Henry Martin, de Crévoux, alors âgé de 12 ans.
« Je me souviens de la présence des travailleurs réfugiés espagnols de la 9ème CTE. En mai 39, environ 500 Espagnols, âgés de 20 à 35 ans, sont arrivés à La Chalp. Ce jour là il pleuvait. Les militaires français leur ont remis un paquetage déposé dans la chapelle et composé de vêtements (pantalon de velours, béret) et de grosses chaussures de travail. Ils étaient logés sous des marabouts installés sur le plateau de la Chalp sur des emplacements en pierres qui sont toujours visibles. L’une de ces vastes tentes leur servait de cuisine. Ils portaient tous un insigne pour qu’on les reconnaisse.
Leur travail a consisté à construire, depuis le Champ du Four jusqu’au delà du pont du Réal, la route qui devait relier la Chalp au col du Parpaillon qui avait un intérêt stratégique. Ils cassaient les pierres qu’ils charriaient avec des brouettes, puis ils les concassaient avec une martelette pour empierrer la route. Ils ont construit les murs en pierres sèches et le pont du Béal sur lequel ils ont scellé une pierre sur laquelle était écrit « Recuerdos de los Españoles ». Elle a disparu quand la barrière du pont a été refaite. Près du pont, ils avaient construit une cabane pour s’abriter et y manger, avec beaucoup d‘inscriptions sur les murs. Elle s’est dégradée et elle a été détruite. On l’appelait la cabane des Espagnols.

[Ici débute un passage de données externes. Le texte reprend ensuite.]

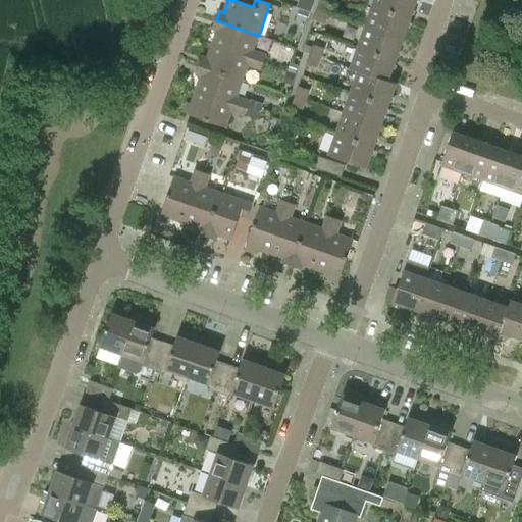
[(332,3),(322,0),(321,0),(318,9),(329,13),(332,3)]
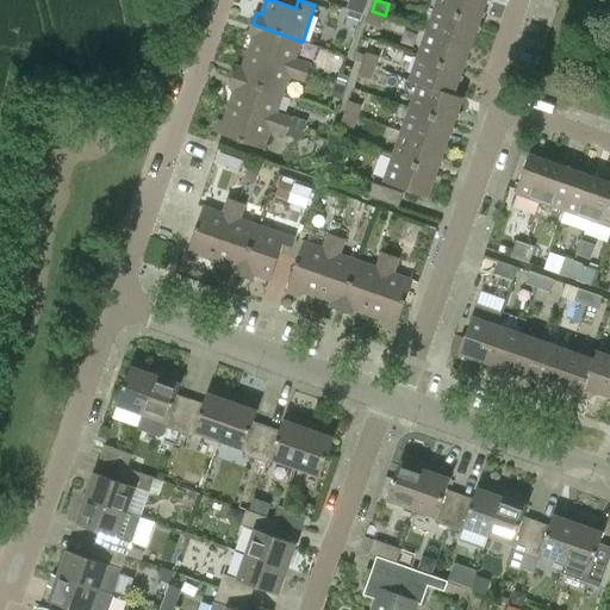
[(486,0),(436,0),(435,6),(480,22),(486,0)]
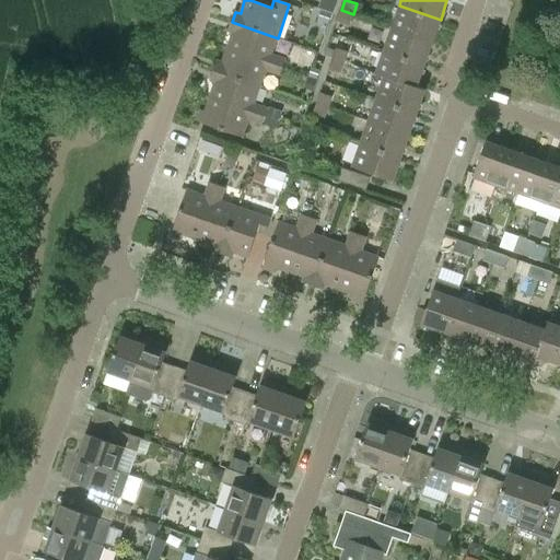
[(441,20),(399,6),(392,27),(432,43),(441,20)]
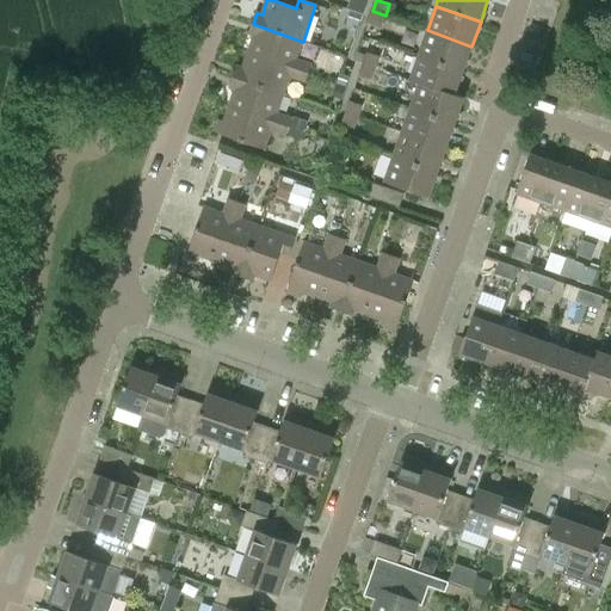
[(349,25),(358,29),(363,14),(353,11),(349,25)]
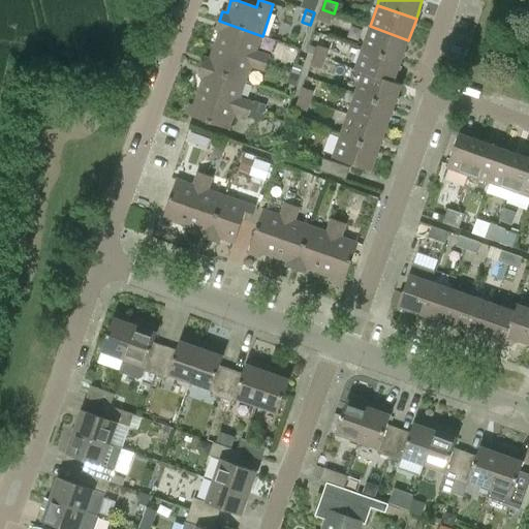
[(319,20),(330,24),(334,13),(322,9),(319,20)]
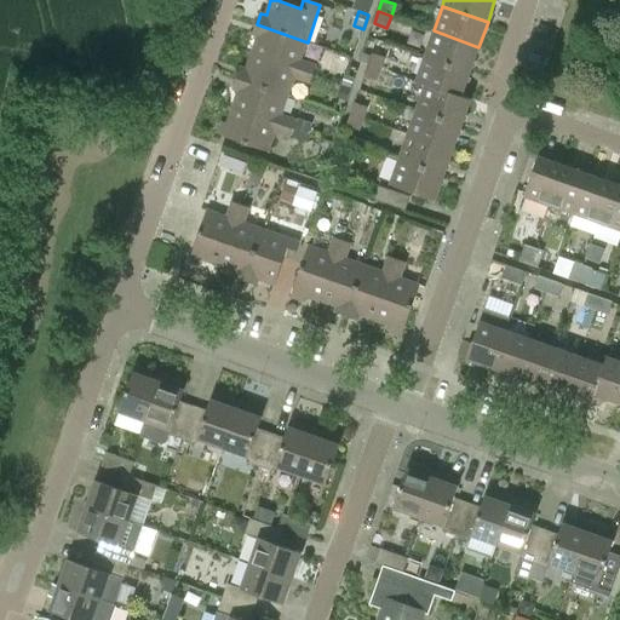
[(316,65),(300,61),(308,42),(257,24),(253,35),(258,36),(252,53),(313,74),(316,65)]
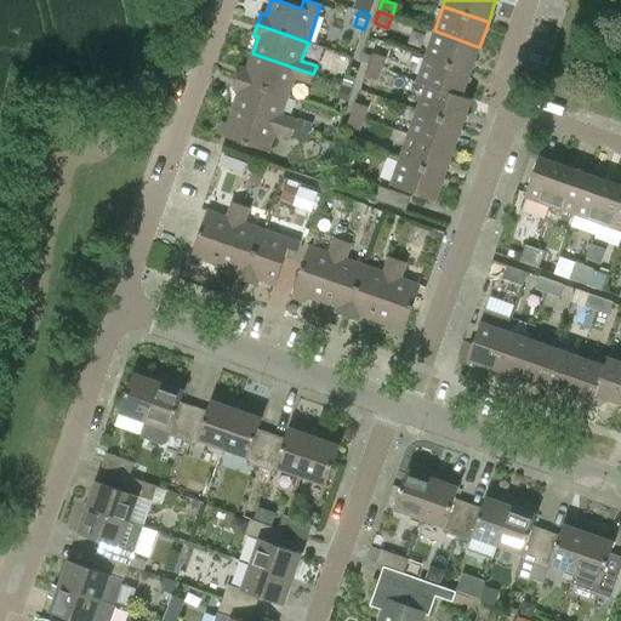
[(479,47),(434,30),(426,56),(471,72),(479,47)]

Ils étaient encadrés par des gardes mobiles qui les menaient un peu durement, puis par des réservistes des chasseurs alpins, qui étaient plus souples. L’armée les ravitaillait et l’un des soldats faisait office de facteur. Au début les gens du pays se méfiaient un peu d’eux mais ensuite tout allait bien. Ils étaient respectés ; tout le monde était content de leur présence. Ils étaient très travailleurs et ils savaient travailler ; on voyait que beaucoup étaient des paysans. Ils avaient construit un petit autel autour duquel ils se réunissaient, car ils étaient très croyants. Les dimanches, l’Abbé Perrin, curé de Crévoux, venait dire la messe. Il chantait avec eux et ces jours-là ils mangeaient tous ensemble avec les gardes mobiles, puis ils se promenaient et ils venaient nous parler. Ils fréquentaient un petit bar ouvert par Edmond Eyrié. On communiquait bien avec ceux. Ils ne parlaient pas français mais entre notre patois et l’espagnol, on se comprenait assez bien. Ils aidaient les gens à faucher et à ramasser les patates. Ils avaient envie de retourner chez eux, en Espagne mais ils avaient peur d’être fusillés. Ils sont restés jusqu’à l’automne. Avec la neige, les travaux n’étaient plus possibles. Et puis il y a eu la guerre et ils sont partis. »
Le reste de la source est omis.